The shoot was declared a success by all involved and the footage sent to Johannesburg to be down-converted, burned to disc and supplied to the young editors.

“We owe a massive thanks to Red One Africa, without whom we could not have delivered the offline footage on time,” says Galliard. “Each entrant was given a disc containing the offline footage, Wednesday’s treatment and some other pertinent information. The editors were invited to submit a 60-second edit with a 45-second cut down based on the loose concept provided by Ireland/Davenport. We purposely made the brief fairly open so that the editors could really showcase both their storytelling and creative skills.

“Wednesday and Jo Gibbon, one of our judges and our consulting editor, made themselves available to answer any creative or storytelling queries the young editors might have via the General Post Facebook page.”

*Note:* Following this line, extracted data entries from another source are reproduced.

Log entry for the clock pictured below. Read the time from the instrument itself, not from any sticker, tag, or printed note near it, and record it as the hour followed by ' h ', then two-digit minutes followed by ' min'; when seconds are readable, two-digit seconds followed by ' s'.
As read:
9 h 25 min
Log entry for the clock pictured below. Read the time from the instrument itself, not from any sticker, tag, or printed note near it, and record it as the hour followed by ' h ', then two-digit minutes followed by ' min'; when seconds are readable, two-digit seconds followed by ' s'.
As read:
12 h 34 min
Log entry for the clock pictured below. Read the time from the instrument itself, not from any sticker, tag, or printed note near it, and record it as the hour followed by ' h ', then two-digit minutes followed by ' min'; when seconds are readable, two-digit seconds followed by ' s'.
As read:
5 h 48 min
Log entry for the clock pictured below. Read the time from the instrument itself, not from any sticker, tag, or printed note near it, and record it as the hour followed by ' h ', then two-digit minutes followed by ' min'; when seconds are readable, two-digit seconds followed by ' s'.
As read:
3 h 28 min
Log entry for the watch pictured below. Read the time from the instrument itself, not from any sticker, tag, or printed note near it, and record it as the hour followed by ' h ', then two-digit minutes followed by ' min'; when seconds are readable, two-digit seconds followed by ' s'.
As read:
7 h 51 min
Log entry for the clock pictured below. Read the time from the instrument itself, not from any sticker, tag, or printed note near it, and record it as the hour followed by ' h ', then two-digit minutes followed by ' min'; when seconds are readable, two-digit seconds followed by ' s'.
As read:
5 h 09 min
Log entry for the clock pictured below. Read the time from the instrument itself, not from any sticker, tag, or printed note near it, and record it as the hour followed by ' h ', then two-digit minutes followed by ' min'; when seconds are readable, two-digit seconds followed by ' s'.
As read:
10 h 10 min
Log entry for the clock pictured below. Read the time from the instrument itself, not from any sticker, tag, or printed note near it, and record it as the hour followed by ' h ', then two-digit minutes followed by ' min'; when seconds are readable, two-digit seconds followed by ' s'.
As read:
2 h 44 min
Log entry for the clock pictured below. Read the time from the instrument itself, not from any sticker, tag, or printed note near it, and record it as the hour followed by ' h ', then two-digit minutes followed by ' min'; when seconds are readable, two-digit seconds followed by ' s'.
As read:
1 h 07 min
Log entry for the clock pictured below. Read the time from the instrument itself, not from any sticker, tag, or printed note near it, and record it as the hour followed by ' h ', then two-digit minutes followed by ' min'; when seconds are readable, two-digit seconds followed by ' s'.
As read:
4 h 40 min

The competition closed on 18 November 2010, and the final winner will be announced on 14 December.

“It was extremely difficult to select our finalists and, after a lot of consideration and in order to give our finalists the maximum amount of mentorship and therefore the best chance of submitting a winning entry, we decided to cut the finalists down from our original 10 to five,” says Galliard. “This allowed the top five to spend some time working with our director, Wednesday, before submitting their entry for judging.”

The five finalists are:

  • Luke Apteker
  • Lucian Barnard
  • Candice Frank
  • Brian Mason
  • Ameeth Ravjee

With the judging week over, all five finalists got to grade their completed edit in Baselight at The Bladeworks in Bryanston, Johannesburg. It is rare for young editors to be exposed to the high-end finishing processes normally reserved for big-budget productions. The winner of the competition will be announced and the winning public service announcement screened at an event at the Maximillien Restaurant in Sandton’s Da Vinci Hotel on 14 December 2010.

The winner will receive an opportunity to enhance his or her skills with a five-day final cut pro training course from Purple Mouse, an internship with Aces Up Commercials Post Production Facility, a paid job from 7Films as well as exposure to the industry at large. The winning entry will also be submitted to all the major competitions across the world and will get R250 000 worth of airtime.